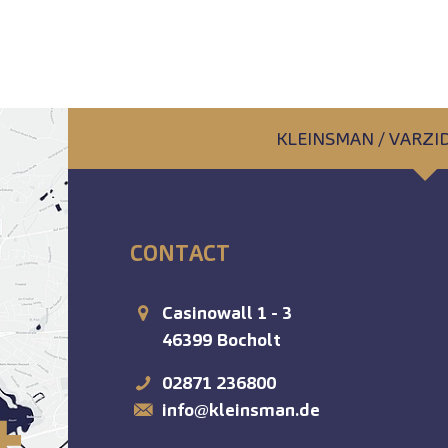
KLEINSMAN / VARZ
CONTACT
Casinowall 1 - 3
46399
Bocholt
02871 236800
info@kleinsman.de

==========

Print the line that contains "Casinowall 1 - 3", then every later line of the entries above up to and including the last, all exactly as written.

# ANSWER SPACE
Casinowall 1 - 3
46399
Bocholt
02871 236800
info@kleinsman.de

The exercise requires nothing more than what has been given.